### [PROVIDED INFORMATION]

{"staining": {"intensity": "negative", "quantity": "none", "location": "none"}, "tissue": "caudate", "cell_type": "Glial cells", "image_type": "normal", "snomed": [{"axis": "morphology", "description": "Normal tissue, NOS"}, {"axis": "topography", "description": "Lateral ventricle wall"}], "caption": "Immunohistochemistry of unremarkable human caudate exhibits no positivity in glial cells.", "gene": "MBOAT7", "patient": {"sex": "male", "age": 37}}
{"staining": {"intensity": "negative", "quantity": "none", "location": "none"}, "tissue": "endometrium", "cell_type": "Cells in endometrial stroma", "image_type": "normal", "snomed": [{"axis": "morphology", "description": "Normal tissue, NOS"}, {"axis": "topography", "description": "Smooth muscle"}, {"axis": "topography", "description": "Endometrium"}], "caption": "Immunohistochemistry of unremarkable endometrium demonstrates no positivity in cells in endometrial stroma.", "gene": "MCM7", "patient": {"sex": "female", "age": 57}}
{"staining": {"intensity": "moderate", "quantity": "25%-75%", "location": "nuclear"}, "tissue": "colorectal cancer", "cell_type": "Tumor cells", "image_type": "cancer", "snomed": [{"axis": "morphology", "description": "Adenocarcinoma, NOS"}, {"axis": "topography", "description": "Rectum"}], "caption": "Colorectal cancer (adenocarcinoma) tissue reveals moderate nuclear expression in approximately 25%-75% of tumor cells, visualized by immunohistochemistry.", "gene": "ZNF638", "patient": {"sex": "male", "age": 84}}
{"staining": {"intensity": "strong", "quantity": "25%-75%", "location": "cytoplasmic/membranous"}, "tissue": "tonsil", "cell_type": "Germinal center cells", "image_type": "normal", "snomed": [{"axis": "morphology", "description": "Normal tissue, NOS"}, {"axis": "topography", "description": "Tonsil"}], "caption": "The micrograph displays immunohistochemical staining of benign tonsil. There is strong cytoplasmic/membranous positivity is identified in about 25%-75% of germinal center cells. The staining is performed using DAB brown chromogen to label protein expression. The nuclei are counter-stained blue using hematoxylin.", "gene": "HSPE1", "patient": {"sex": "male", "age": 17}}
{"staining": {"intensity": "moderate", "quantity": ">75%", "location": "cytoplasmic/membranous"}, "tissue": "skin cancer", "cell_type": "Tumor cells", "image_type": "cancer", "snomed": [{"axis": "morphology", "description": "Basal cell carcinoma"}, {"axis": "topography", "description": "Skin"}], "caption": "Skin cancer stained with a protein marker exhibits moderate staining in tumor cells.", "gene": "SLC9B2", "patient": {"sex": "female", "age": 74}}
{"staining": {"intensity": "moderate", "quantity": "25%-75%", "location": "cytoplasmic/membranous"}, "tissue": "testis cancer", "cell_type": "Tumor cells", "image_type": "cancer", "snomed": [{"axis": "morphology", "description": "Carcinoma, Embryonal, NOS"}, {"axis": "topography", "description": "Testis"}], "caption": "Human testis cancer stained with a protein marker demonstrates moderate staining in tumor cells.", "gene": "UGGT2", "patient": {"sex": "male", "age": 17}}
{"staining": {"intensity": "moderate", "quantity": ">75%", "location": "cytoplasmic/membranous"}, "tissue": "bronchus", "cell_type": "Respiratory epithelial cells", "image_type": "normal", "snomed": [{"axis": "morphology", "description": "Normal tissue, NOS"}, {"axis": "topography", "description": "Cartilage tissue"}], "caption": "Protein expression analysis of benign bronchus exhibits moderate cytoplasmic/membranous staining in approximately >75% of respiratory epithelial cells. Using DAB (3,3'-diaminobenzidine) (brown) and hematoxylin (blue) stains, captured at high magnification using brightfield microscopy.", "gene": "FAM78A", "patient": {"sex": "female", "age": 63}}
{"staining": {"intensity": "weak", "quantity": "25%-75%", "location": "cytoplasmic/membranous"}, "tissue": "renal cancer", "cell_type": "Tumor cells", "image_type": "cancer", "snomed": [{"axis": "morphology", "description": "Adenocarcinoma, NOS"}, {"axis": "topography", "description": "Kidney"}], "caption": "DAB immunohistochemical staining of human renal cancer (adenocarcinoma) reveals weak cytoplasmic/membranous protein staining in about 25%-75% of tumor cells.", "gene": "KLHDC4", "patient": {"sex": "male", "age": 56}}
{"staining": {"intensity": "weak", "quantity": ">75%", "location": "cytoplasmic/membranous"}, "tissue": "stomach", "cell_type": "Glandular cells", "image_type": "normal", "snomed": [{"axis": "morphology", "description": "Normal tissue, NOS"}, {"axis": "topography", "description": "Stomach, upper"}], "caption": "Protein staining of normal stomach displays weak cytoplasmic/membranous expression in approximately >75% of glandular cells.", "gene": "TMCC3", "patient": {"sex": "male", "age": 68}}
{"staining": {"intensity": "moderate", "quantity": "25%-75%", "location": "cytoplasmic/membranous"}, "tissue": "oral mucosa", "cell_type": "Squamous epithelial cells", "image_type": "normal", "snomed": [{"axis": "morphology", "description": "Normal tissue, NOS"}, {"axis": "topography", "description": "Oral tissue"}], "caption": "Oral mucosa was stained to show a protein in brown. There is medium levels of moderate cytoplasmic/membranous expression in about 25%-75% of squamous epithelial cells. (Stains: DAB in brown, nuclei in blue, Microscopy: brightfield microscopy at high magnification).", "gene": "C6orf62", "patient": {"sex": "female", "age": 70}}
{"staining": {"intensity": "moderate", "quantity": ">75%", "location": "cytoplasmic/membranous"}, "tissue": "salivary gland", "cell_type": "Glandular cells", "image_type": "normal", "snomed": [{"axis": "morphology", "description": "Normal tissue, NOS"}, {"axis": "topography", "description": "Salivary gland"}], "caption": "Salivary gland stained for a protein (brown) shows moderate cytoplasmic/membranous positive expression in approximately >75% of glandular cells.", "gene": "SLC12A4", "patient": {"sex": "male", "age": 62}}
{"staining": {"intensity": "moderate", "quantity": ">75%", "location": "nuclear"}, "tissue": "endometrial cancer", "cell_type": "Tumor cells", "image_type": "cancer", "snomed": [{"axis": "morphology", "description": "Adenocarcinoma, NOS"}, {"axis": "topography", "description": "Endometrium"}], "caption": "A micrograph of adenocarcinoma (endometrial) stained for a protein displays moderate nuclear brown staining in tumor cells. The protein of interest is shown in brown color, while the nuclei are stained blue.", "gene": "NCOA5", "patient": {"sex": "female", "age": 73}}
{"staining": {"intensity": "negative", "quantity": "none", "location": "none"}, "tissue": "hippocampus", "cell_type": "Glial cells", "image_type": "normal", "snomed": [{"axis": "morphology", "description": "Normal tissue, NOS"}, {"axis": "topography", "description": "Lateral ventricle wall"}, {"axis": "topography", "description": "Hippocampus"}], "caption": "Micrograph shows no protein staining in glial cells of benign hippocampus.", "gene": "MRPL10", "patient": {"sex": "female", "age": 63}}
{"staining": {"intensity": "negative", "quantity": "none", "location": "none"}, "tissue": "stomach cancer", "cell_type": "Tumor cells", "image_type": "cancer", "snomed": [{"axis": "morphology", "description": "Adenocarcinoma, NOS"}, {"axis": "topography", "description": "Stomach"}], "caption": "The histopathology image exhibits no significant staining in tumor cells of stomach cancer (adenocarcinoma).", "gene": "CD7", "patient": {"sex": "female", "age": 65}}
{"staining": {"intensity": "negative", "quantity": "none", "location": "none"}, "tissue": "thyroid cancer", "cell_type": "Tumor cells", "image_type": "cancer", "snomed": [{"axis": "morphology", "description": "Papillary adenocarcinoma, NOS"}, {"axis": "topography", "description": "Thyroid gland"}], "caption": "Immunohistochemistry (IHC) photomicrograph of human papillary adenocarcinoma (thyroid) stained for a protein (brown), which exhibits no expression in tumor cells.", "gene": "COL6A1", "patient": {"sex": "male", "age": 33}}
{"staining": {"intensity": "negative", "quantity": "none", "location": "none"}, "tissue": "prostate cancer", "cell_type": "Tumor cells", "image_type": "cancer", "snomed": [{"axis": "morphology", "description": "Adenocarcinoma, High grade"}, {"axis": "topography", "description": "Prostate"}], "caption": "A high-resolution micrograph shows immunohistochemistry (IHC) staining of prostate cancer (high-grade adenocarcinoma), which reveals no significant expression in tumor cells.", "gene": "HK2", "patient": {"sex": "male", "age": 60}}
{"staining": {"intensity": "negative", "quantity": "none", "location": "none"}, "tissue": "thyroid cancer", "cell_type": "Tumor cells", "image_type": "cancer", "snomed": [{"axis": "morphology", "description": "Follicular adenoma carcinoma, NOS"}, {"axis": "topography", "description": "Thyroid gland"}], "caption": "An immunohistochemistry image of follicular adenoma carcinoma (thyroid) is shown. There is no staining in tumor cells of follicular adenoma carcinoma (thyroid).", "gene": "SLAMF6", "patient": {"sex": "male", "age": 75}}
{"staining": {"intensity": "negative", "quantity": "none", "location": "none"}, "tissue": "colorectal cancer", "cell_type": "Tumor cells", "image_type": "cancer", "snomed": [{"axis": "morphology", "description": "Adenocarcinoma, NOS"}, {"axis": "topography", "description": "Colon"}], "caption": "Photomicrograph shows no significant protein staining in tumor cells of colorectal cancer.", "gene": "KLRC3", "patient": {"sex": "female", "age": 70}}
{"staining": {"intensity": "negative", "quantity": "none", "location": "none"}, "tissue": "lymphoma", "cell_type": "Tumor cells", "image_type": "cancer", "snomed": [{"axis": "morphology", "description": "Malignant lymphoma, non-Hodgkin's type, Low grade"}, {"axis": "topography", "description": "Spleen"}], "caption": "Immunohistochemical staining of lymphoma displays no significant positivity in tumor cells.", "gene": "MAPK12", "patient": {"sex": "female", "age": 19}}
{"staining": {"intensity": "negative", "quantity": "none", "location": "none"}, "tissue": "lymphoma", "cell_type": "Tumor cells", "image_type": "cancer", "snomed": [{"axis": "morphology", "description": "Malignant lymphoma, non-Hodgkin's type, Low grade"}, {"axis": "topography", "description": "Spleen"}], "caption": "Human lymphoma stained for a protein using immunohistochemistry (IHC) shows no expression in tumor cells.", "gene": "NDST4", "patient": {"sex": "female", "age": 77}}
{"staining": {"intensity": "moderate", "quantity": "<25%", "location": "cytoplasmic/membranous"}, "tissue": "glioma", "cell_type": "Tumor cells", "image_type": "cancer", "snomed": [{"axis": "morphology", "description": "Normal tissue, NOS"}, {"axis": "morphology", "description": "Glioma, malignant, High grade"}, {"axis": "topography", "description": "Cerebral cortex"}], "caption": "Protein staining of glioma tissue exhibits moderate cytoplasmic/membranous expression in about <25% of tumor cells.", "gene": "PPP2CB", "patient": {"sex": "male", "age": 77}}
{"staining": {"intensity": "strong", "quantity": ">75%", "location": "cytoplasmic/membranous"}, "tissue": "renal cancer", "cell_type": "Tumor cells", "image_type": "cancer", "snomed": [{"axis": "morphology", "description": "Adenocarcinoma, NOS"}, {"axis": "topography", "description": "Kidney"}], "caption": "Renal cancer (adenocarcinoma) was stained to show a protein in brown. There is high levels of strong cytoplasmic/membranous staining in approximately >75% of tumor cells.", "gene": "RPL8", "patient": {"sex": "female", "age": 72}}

### [TRY IT]
Would you restate exactly the lines of the material above, from its opening line through the line with "of unremarkable endometrium", and output only those?

### [WRITTEN REPLY]
{"staining": {"intensity": "negative", "quantity": "none", "location": "none"}, "tissue": "caudate", "cell_type": "Glial cells", "image_type": "normal", "snomed": [{"axis": "morphology", "description": "Normal tissue, NOS"}, {"axis": "topography", "description": "Lateral ventricle wall"}], "caption": "Immunohistochemistry of unremarkable human caudate exhibits no positivity in glial cells.", "gene": "MBOAT7", "patient": {"sex": "male", "age": 37}}
{"staining": {"intensity": "negative", "quantity": "none", "location": "none"}, "tissue": "endometrium", "cell_type": "Cells in endometrial stroma", "image_type": "normal", "snomed": [{"axis": "morphology", "description": "Normal tissue, NOS"}, {"axis": "topography", "description": "Smooth muscle"}, {"axis": "topography", "description": "Endometrium"}], "caption": "Immunohistochemistry of unremarkable endometrium demonstrates no positivity in cells in endometrial stroma.", "gene": "MCM7", "patient": {"sex": "female", "age": 57}}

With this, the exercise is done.